Nugget: The variogram may exhibit an apparent discontinuity at the origin. The magnitude of the discontinuity is called the nugget.

Positive Definite: A term applied both to matrices and to functions, (Auto) covariance functions must be positive definite whereas the negative of variograms must be conditionally positive definite. Conditional positive definiteness is a weaker condition.

Random Function: A random function may be seen in two different forms; it may be thought of as a collection of dependent random variables with one for each possible sample location. Alternatively it may be thought of as a "random variable" whose values are functions rather than numbers.

Range (of a variogram): The distance at which the variogram becomes a constant. The Power model does not have a (finite) range. The Exponential and Gaussian models have only an apparent range.

Sill (of a variogram): The value of the variogram for distances beyond the range of the variogram. The Power model does not have a sill.

Spatial Correlation Used both as a generic term to denote that data at two locations is correlated in some sense as a function of their locations and also to denote the value of a spatial structure function such as a variogram or (auto)covariance for a pair of location.s

Stationarity (of a random function) Several different forms of stationarity are utilized in geostatistics. Stationarity, in one of its forms, is a property of a random function rather than of a data set. It expresses the property that certain joint distributions are translation invariant or that certain moments of the random function are translation invariant. See second order stationarity and the Intrinsic hypothesis.

Support The term is used in both a mathematical and in a physical sense. Many, if not most variables of interest in geostatistics, such as the concentrations of chemical elements or compounds only have values at "points" in an idealized sense although the random function treats them in this manner. The data values are usually associated with a physical sample having a length, area or volume; the concentration then represents an average concentration over this length, area or volume. This length, area or volume is called the support. Although it is common to report laboratory analyses in such a way as to not reflect the original support, non-point support has a significant effect on the variogram modeling process and there is a significant difference in estimating the average value over a large volume and in estimating the average value over a small volume. The kriging estimator and equations allow this to be incorporated.
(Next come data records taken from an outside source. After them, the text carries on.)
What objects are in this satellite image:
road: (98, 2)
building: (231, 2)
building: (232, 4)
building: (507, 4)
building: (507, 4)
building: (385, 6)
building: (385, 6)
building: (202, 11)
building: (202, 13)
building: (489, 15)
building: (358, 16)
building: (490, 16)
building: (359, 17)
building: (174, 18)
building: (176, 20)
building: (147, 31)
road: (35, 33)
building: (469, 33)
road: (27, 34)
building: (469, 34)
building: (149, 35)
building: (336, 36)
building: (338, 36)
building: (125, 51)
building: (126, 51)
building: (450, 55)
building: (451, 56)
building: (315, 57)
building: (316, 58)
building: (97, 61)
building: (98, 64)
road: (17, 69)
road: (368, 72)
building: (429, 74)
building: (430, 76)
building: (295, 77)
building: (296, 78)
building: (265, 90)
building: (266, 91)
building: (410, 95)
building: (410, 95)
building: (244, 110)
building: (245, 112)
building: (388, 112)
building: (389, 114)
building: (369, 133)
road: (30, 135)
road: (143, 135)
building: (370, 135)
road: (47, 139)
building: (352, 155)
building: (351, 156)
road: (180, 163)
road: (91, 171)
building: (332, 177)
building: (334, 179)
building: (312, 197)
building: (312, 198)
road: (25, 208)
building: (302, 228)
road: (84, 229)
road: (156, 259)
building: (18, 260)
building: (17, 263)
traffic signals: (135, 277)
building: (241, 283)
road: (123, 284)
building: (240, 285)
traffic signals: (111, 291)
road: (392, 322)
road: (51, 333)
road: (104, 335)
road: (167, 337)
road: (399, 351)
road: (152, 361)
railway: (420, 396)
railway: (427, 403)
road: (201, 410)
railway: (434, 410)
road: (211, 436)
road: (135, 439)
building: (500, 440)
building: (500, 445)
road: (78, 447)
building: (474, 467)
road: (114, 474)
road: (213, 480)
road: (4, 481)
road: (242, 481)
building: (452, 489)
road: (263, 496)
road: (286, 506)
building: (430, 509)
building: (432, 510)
Trend While sometimes used interchangeably with the term "drift", in geostatistics the two are considered separate. The term is usually reserved to denote the deterministic representation obtained by the use of Trend Surface Analysis, i.e, a functional representation for spatially located data (usually taken as a polynomial in the position coordinates). The "trend" is obtained by a least squares fit to the data. As an estimator to the mean of a random function it is sub-optimal. If the residuals from trend surface analysis are used to model the variogram, a biased variogram estimator results.

Variogram (originally called semi-variogram) This function quantifies the spatial correlation and in the case of second order stationarity it is expressible in terms of the (auto)covariance function. See part (ii) in the Intrinsic Hypothesis and equation (2). In order to apply kriging to a data set it is necessary to model the variogram. The variogram must satisfy certain positive definiteness conditions.